> **Description of the task**
Every record must be transcribed in its entirety, apart from the images, which are to be omitted.

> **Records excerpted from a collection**

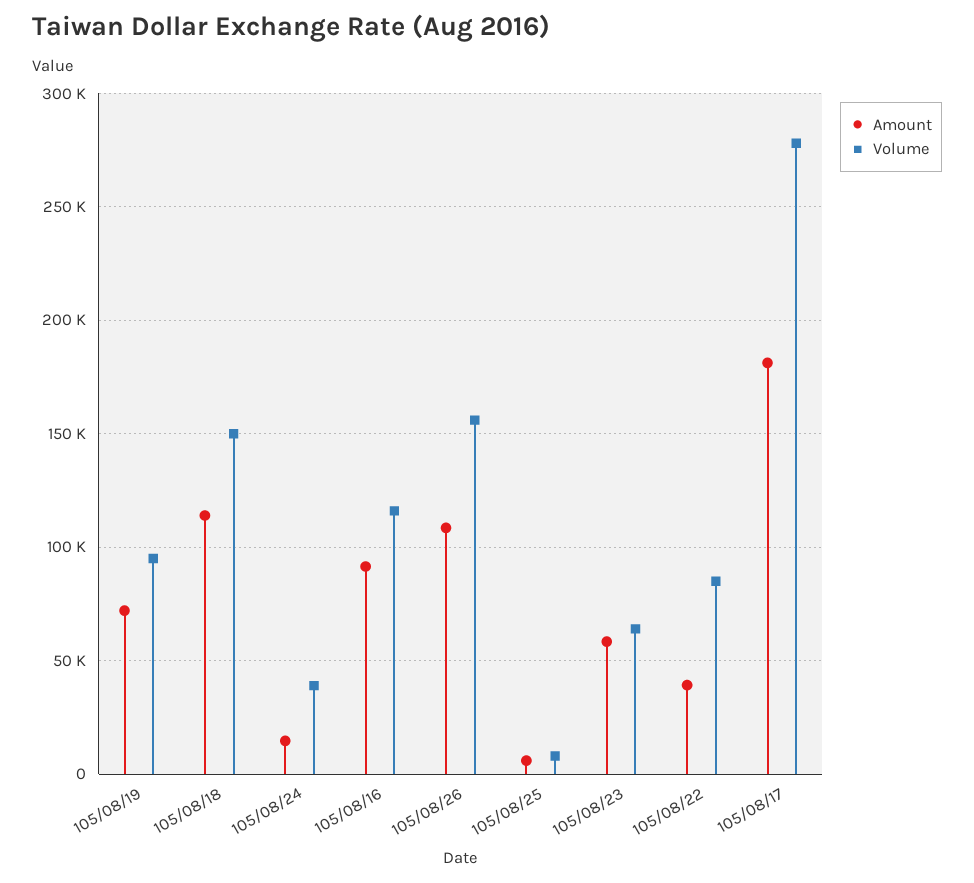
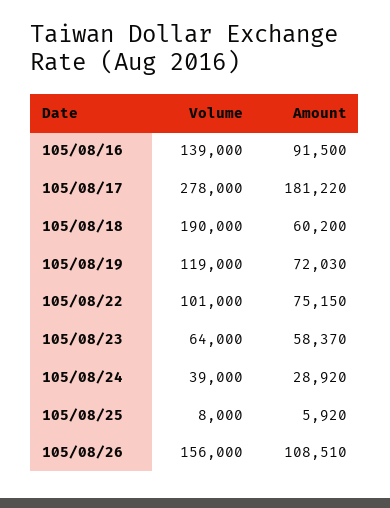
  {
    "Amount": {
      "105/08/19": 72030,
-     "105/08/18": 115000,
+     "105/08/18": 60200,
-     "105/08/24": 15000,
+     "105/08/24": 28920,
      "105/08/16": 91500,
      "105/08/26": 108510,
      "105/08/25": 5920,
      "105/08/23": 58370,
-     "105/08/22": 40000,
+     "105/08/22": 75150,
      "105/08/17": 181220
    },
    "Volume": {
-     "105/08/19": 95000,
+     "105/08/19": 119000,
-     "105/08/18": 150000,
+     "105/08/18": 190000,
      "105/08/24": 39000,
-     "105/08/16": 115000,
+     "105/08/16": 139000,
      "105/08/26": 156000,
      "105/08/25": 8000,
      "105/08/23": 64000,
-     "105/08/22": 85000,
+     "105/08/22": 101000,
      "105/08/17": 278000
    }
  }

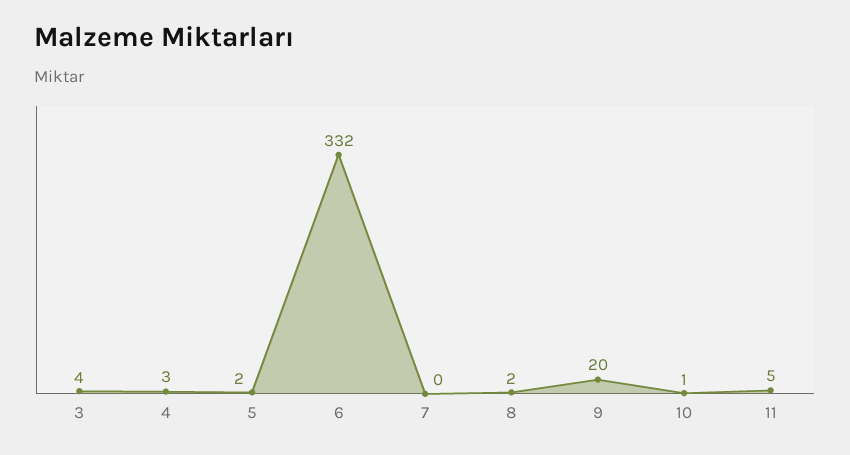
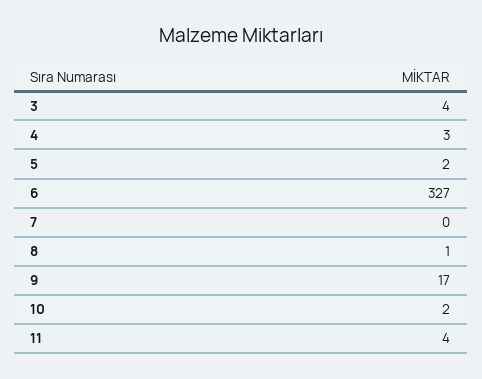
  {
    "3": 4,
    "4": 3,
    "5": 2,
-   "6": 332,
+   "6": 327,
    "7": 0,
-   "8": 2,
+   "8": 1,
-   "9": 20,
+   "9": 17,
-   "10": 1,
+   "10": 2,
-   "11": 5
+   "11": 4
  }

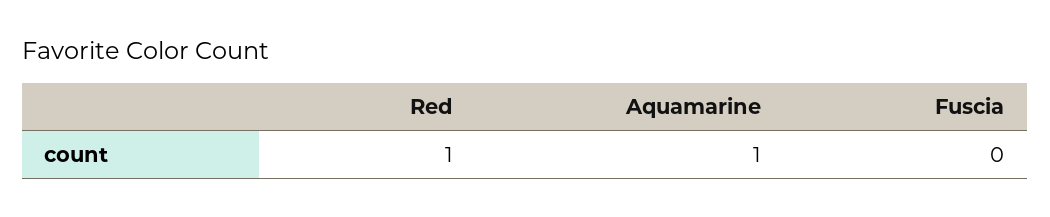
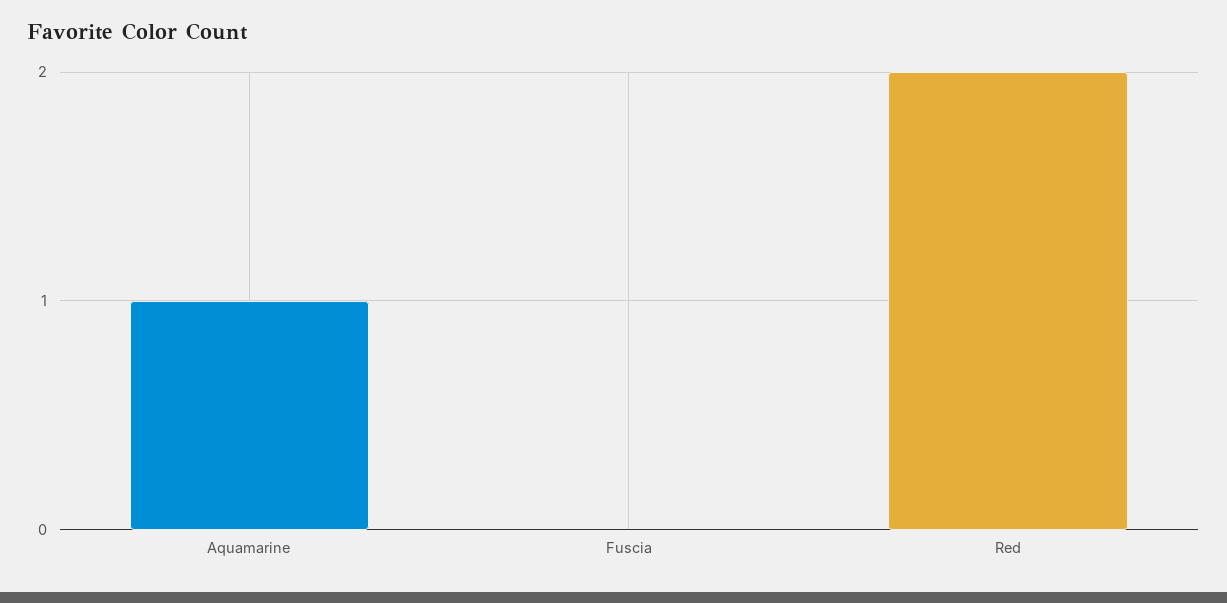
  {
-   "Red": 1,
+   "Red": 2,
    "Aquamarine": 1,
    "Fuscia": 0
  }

> **Task response**
  {
    "Amount": {
      "105/08/19": 72030,
-     "105/08/18": 115000,
+     "105/08/18": 60200,
-     "105/08/24": 15000,
+     "105/08/24": 28920,
      "105/08/16": 91500,
      "105/08/26": 108510,
      "105/08/25": 5920,
      "105/08/23": 58370,
-     "105/08/22": 40000,
+     "105/08/22": 75150,
      "105/08/17": 181220
    },
    "Volume": {
-     "105/08/19": 95000,
+     "105/08/19": 119000,
-     "105/08/18": 150000,
+     "105/08/18": 190000,
      "105/08/24": 39000,
-     "105/08/16": 115000,
+     "105/08/16": 139000,
      "105/08/26": 156000,
      "105/08/25": 8000,
      "105/08/23": 64000,
-     "105/08/22": 85000,
+     "105/08/22": 101000,
      "105/08/17": 278000
    }
  }

  {
    "3": 4,
    "4": 3,
    "5": 2,
-   "6": 332,
+   "6": 327,
    "7": 0,
-   "8": 2,
+   "8": 1,
-   "9": 20,
+   "9": 17,
-   "10": 1,
+   "10": 2,
-   "11": 5
+   "11": 4
  }

  {
-   "Red": 1,
+   "Red": 2,
    "Aquamarine": 1,
    "Fuscia": 0
  }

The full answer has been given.